*WHAT TO WORK ON*
List, in order of first appearance, every abbreviation written entirely in capital letters in the text below about a TREC update.

··· TEXT SHOWN ···

TREC update.

Thanks for the laugh of the day. :smiley:

“To label the house as “deficient” for not containing life-safety items that were not available when the house was constructed is unfair to the house and is misleading to all parties to the transaction.”

To NOT label the house as “deficient” for not containing life-safety items that were available and required when the house was constructed is even a greater issue.

I bet a lot of inspectors do not know when a life safety item was adopted. I see occasional reports where it states something was “not required” (why state that?). A quick check with the CAD district shows the age of the home which can then be cross-referenced to “yep, it was required”. There are cross references between the historical codes.

I can take a dwelling back to 1972 in building and earlier for the NEC. I’ve always wondered how many H.I.'s own code books. Maybe time for one of those survey monkeys.

see attached Aug. 31, 1897 issue of Underwriters (aka: National Electric Code)


This sort of non-thinking is a direct result of Realtor arse-kissing home inspector wannabees banded together in an organization and a perfect example of the old adage which says you should never underestimate the power of stupid people in large numbers.

While I am a supporter of a couple of organizations with my dues, I avoid the meetings at all costs. Reading such things makes me angry. If they should be said to my face . . . I could become more than animated.:shock:

I have been told by an authoritative source that Brad Phillips did not author the article. I suppose he regrets having his name on it.

The author references former Chairman Fred Buck by saying “Fred Buck told of his concerns if life-safety items were to be removed from the SOP.” This is a statement used out of context to take advantage of Mr. Bucks reputation and facilitate a poorly written argument by the author. I suggest you ignore this attempt to misuse Mr. Bucks statement and reputation. A man without a valid argument will misquote an honest man.

··· ENTRIES PROVIDED ···

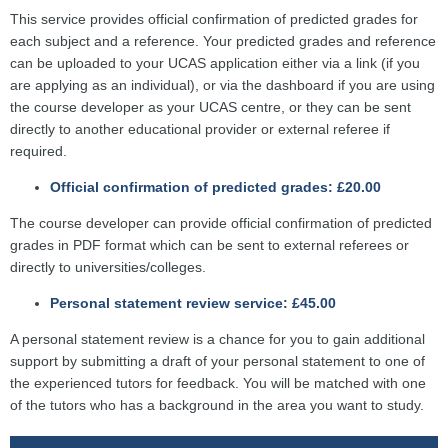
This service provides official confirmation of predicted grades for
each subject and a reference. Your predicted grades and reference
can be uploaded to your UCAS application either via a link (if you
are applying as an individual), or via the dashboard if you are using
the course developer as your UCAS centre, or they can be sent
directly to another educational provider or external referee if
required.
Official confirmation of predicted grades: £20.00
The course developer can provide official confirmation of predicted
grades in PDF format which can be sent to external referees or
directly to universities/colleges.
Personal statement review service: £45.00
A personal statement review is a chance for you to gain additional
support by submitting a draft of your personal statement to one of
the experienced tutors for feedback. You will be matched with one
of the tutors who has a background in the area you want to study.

···

*THE ANSWER*
TREC, CAD, NEC, H.I., SOP